The first memory S in the individual channels, which serves to receive the four-bit word forming the tone address within the individual octave, is formed of four individual shift register cells, particularly of the quasi-static type, which are evaluated in parallel operation via the decoder D, a "one-of twelve decoder." To the first decoder D, which has twelve signal outputs corresponding to the twelve tone names c, c-sharp, d, d-sharp, and so forth, there is accordingly assigned, per signal output, a respective AND gate U.sub.1 and U.sub.2 . . . U.sub.12, respectively, which together form a first group of AND gates. Each of these AND gates has two inputs, of which the first is connected to a respective one of the inputs of the decoder D and the second is connected to a respective one of the twelve tone inputs TSE of the circuit. The twelve tone signal inputs (audio signal inputs) TSE are addressed in turn by a respective one of the audio frequency outputs of the tone frequency generator TOS in the form of square waves with the levels "1" and "0" and having the respective frequency. The output of each of the AND gates V.sub.1 to V.sub.12 is connected to a respective input of a common OR gate O.

Due to the respective content of the first memory S addressing the decoder D, only one of the twelve outputs of the decoder D receives a "1," while the other outputs remain at "0."

Accordingly, there appears at the output of the aforementioned OR gate O, the audio frequency supplied by the tone generator TOS via the tone signal input TSE associated with the respective decoder output, according to the tone corresponding to the depressed key, the tone, however, always belonging to the highest octave.

The second memory S* is addressed by a binary word which is supplied by the second part of the tone address counter TAZ and represents the number of the octave containing the depressed key, and likewise controls, in parallel, an "1-of-q decoder" D*, where q is the number of octaves provided in the keyboard M. If, for example, n=6, the decoder D* is constructed as an "1-of-6 decoder" and has accordingly, six signal outputs. Each of the outputs of the second decoder D* responsible for the address of the octoave is again connected to a respective AND gate U.sub.1 * to U.sub.q *, each of which has two inputs. The second input of each of these AND gates U.sub.1 * to U.sub.q * i.e. of a second group of AND gates, is not controlled directly by the tone signal inputs TSE, like the AND gates of the first group. Rather, the aforementioned first OR gate O and a frequency divider TT following the latter serve for addressing the AND gates of the second with the required tone frequencies.

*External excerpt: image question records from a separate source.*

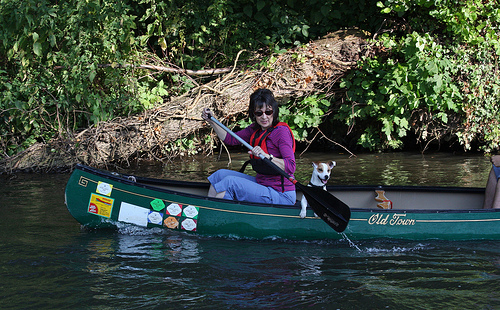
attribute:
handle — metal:
[200, 105, 266, 161]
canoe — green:
[37, 156, 493, 264]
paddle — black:
[202, 107, 351, 234]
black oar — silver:
[290, 179, 349, 236]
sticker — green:
[147, 191, 164, 212]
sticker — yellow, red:
[85, 192, 112, 217]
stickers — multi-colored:
[84, 181, 206, 241]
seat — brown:
[369, 182, 394, 212]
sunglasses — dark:
[252, 109, 277, 115]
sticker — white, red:
[162, 200, 184, 217]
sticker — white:
[181, 204, 200, 220]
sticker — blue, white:
[147, 208, 165, 228]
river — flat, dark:
[0, 150, 497, 308]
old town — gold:
[365, 211, 415, 229]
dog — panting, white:
[299, 157, 336, 220]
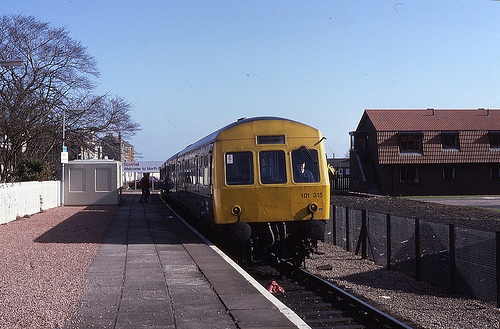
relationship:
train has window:
[158, 116, 330, 272] [225, 153, 253, 184]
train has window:
[158, 116, 330, 272] [259, 151, 286, 186]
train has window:
[158, 116, 330, 272] [292, 149, 320, 183]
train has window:
[158, 116, 330, 272] [257, 135, 286, 145]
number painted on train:
[299, 191, 324, 200] [158, 116, 330, 272]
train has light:
[158, 116, 330, 272] [233, 205, 241, 214]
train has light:
[158, 116, 330, 272] [309, 204, 317, 213]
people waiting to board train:
[140, 170, 153, 202] [158, 116, 330, 272]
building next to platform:
[62, 159, 123, 207] [64, 192, 313, 329]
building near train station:
[348, 109, 499, 197] [1, 157, 499, 328]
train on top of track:
[158, 116, 330, 272] [239, 256, 414, 327]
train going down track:
[158, 116, 330, 272] [239, 256, 414, 327]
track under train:
[239, 256, 414, 327] [158, 116, 330, 272]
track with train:
[239, 256, 414, 327] [158, 116, 330, 272]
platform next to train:
[64, 192, 313, 329] [158, 116, 330, 272]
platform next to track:
[64, 192, 313, 329] [239, 256, 414, 327]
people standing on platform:
[140, 170, 153, 202] [64, 192, 313, 329]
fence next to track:
[324, 202, 500, 306] [239, 256, 414, 327]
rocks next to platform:
[1, 205, 117, 328] [64, 192, 313, 329]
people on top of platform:
[140, 170, 153, 202] [64, 192, 313, 329]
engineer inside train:
[296, 161, 316, 181] [158, 116, 330, 272]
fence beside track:
[324, 202, 500, 306] [239, 256, 414, 327]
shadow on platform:
[35, 179, 214, 245] [64, 192, 313, 329]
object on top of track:
[267, 279, 284, 296] [239, 256, 414, 327]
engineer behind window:
[296, 161, 316, 181] [292, 149, 320, 183]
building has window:
[348, 109, 499, 197] [399, 167, 419, 181]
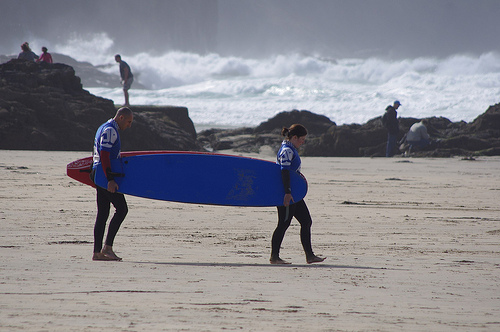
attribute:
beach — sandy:
[308, 158, 498, 330]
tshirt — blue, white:
[92, 116, 118, 166]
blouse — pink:
[40, 50, 50, 60]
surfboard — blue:
[43, 136, 335, 233]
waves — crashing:
[221, 121, 314, 156]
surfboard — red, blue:
[91, 152, 307, 207]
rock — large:
[11, 26, 237, 197]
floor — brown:
[2, 147, 498, 330]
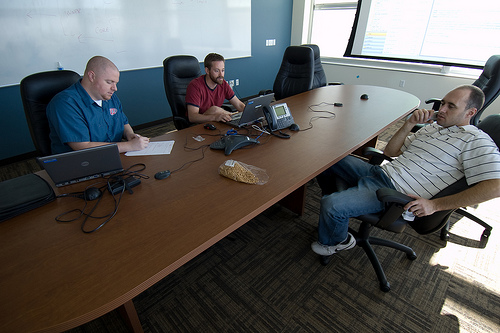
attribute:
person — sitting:
[46, 56, 150, 157]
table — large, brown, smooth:
[0, 84, 421, 333]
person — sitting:
[186, 53, 245, 123]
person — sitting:
[310, 85, 499, 256]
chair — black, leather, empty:
[273, 46, 313, 101]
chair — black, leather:
[163, 55, 200, 131]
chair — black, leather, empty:
[302, 44, 327, 88]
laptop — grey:
[224, 92, 275, 128]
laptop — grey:
[38, 143, 126, 188]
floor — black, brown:
[0, 115, 500, 333]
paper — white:
[125, 140, 175, 156]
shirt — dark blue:
[46, 79, 129, 155]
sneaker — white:
[311, 231, 357, 256]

The frequency divider TT formed of q-1 divider stages, receives the tone signals to be processed thereby from the output of the first OR gate O, which is additionally provided for the direct addressing of the second input of the first AND gate U.sub.1 * connected to the first output of the second decoder D* of the second group of AND gates. The other AND gates of the second group, namely, the AND gates U.sub.2 * to U.sub.q *, on the other hand, are connected by the second output thereof to the output of the first divider stage and the second divider stage, respectively, and so forth, respectively . . . and the (q-1)-th divider stage of the frequency divider TT, respectively. The association of the AND gates U.sub.1 * to U.sub.q * and, therefore, of the outputs of the second decoder D* to the output of the OR gate O and the outputs of the frequency divider TT is made so that if one of these AND gates U.sub.j * of the second group is addressed, exactly the tone frequency which corresponds to the number j of the associated octave, which is otherwise set by a respective one of the AND gates U.sub.1 to U.sub.12, is passed. It then appears at the output of the second OR gate O*, which is addressed by the outputs of the AND gates U.sub.j * of the second group i.e. of the AND gates U.sub.1 * to U.sub.q *.

The embodiment described in the aforementioned co-pending application provides q octaves, to which, respectively, twelve keys of the keyboard M are assigned, so that the keyboard M has 12q keys. If, for example, q=5, then the keyboard M accordingly has 60 keys, to each of which exactly one tone is assigned.

It presents no difficulty to expand the divider TT if an expansion of the tone range of the organ is intended. A therewith connected expansion of the keyboard M and the input parts of the circuit is considerably more expensive. It is therefore important to have a possibility available which permits an expansion of the tone range and which can be implemented without such an expansion of the keyboard M and the input parts of the circuit. It is accordingly an object of the invention to provide an improved digital semiconductor circuit of an electronic organ which realizes an expansion of the tone range of the organ in a relatively simple manner.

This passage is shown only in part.